Why the Kaseya VSA Ransomware attack is Important
The Kaseya VSA Ransomware attack made headlines over the Independence Day weekend. For non-technical readers, what happened here could be difficult to understand. This short blog will highlight specifically what is so scary about the situation.
This latest Ransomware event is sponsored by the dark web’s favorite bad guys, REvil – best known for their recently extorting $11 Million from global Meat Processing firm JBS. This latest attack is the biggest ever perpetrated, they are currently asking for $5M from each impacted business (estimated 800 - 1,500 uniquely impacted) or a payout in the amount of $70M to release all data from their clutches.
What is Kaseya VSA?
Kaseya is a Remote Monitoring and Management software that is used by IT Departments and Managed Service Providers to help manage desktops and servers. The software puts hooks into the Operating Systems so that patching can be updated, performance can be monitored, and applications can be distributed. Kaseya VSA agents are installed onto all machines and communicate with either a Cloud System or a locally installed Server. In this instance, the threat was specifically allocated to users delivered from locally installed servers.
How big is Kaseya?
Kaseya is (was) valued as a $2 Billion Dollar company before the attack. Their tools are widely adopted and are known to be a top-3 company within the Remote Monitoring and Management industry. It is believed that over 40,000 organizations across the globe have some sort of Kaseya software installed within their network. This attack was very specific and likely only impacted less than 1% of the installed base.
The Attack Explained
At some point last year, cyber criminals exploited an arbitrary file upload vulnerability with a SQL injection. Kaseya believes that an authentication bypass was used to gain access into the servers.

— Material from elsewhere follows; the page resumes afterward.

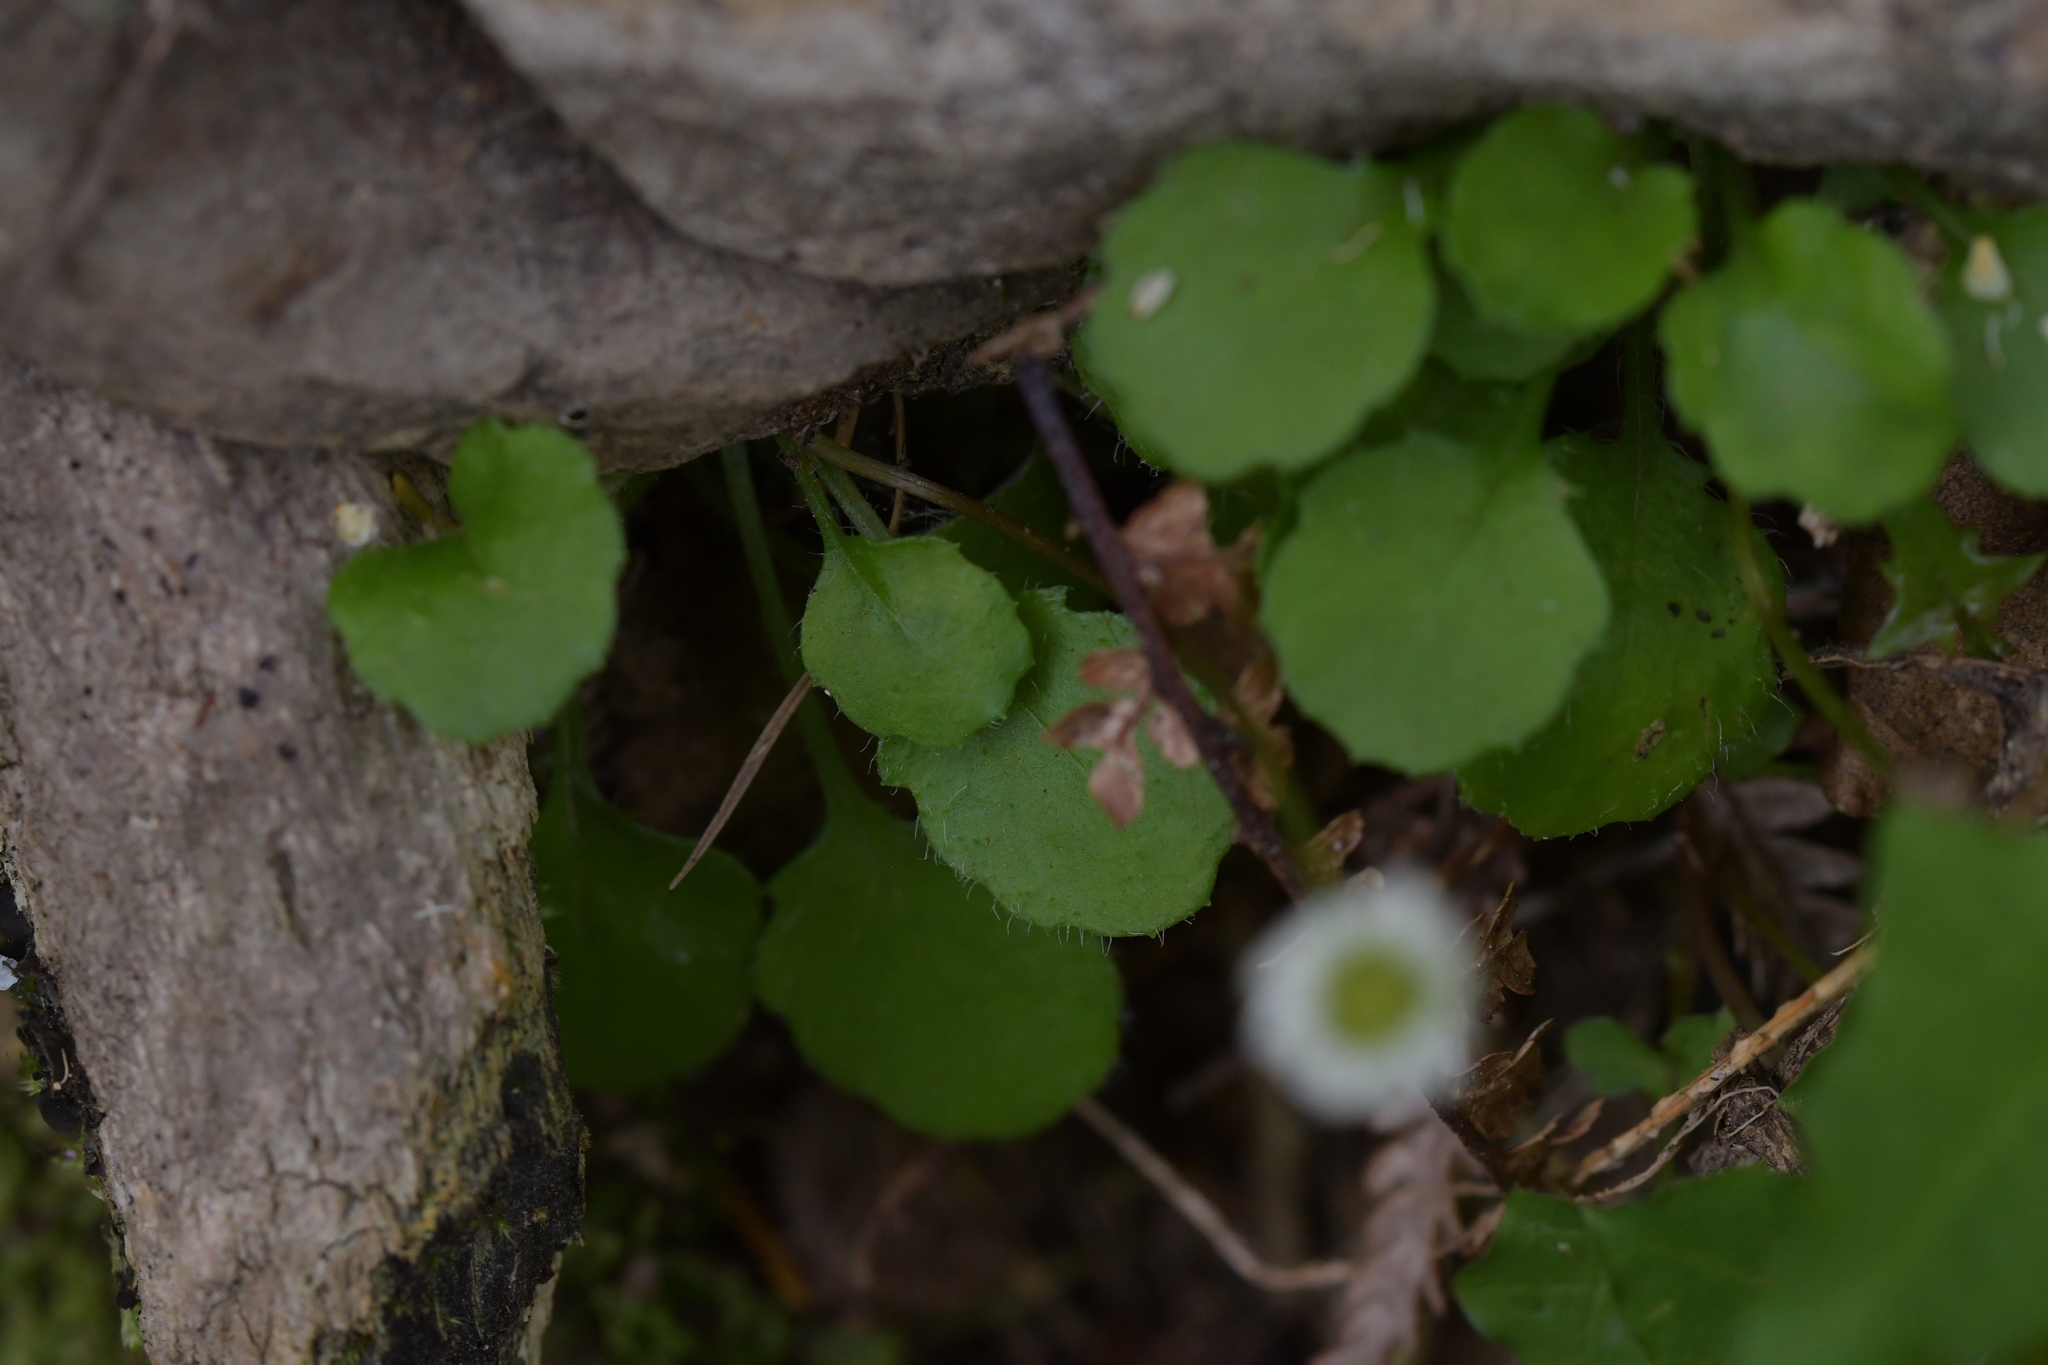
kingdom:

The servers were used by Managed Service Providers – all across the Globe. Managed Service Providers install Kasey RMM agents to mage systems effectively, but they were unaware that they were literally serving Malware to their clients. The MSPs and their Clients have now become compromised and are being held hostage for Ransom Payments.
The Cyber Criminals really know what they were doing and seemed to specifically target organizations that would not only be most susceptible, but also most likely to cough up the ransom. Before the attack was initiated, the cyber criminals used tools to map specific Kaseya partners and their clients and ran the threat against the ones the felt would be the most profitable.
What is Kaseya doing now:
Kaseya is taking the appropriate steps and is remaining transparent about the situation. This is good as it will allow everyone to take necessary steps to mitigate the threats. Kaseya’s leadership is continuing to provide updates here. So far, they isolating services by keeping them off and applying appropriate patches. They are providing the public with a detection tool and dictating best practices to mitigate.
What’s the worst that can happen?
Data coming out now is showing that the attack was designed to be propagated across 50 specific Managed Service Providers that were running the application off of an on-premise servers (as opposed to Kaseya’s Cloud service). Between 800 – 1500 businesses that contract these MSPs have been compromised.
If best practices were not properly deployed, then the only solution may be to pay the ransom. If back-ups were not destroyed/erased during the breach, then it is possible for data to be recovered without paying a ransom. This, of course, depends on how strong each businesses’ security poster was.
Best Ways to Mitigate Ransomware:
- Apply some sort of the principals of least privilege, limiting system access from internal users and the rest of the world.
- Use Multi-Factor Authentication.
- Run Daily Back-ups to an isolated back-up environment
- Run anti-Ransomware software alongside your Anti-Virus to encrypt your data from external threats.
- Routinely patch systems and even periodically (or proactively) scan the network for vulnerabilities.
Ransomware continues to be a huge threat to the Information Technology landscape. This attack has shown to be extremely creative and directed. Time will likely show that it was also quite effective (profitable) for the criminals.